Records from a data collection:
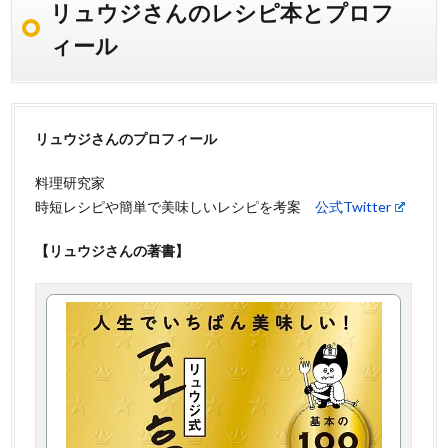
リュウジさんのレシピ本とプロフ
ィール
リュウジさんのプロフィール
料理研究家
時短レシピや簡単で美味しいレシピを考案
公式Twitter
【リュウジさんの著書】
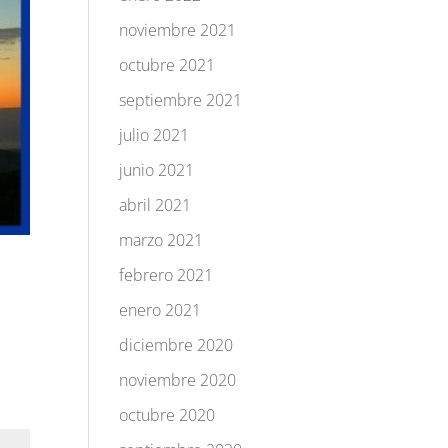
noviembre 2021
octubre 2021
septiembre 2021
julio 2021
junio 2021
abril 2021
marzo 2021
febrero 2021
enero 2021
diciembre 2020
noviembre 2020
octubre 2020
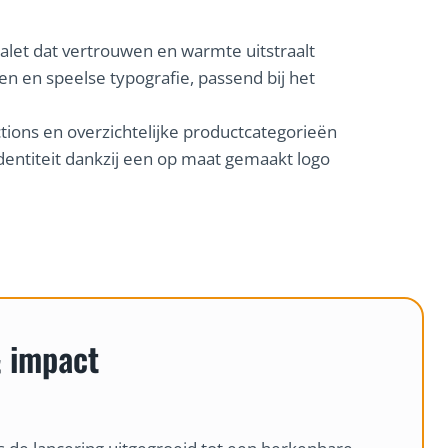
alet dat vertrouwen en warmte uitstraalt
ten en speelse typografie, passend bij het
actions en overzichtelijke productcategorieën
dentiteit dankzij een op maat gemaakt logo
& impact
--
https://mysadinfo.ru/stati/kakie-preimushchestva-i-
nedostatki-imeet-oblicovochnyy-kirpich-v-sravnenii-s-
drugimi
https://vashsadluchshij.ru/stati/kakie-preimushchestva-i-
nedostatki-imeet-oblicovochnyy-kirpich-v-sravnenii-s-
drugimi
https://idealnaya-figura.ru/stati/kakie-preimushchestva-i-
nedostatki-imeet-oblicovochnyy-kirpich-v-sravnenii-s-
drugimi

## [WHAT YOU SHOULD DO]
A single figure is all that is needed: the number of lines above that contain the string "stati".

## [WRITTEN SOLUTION]
3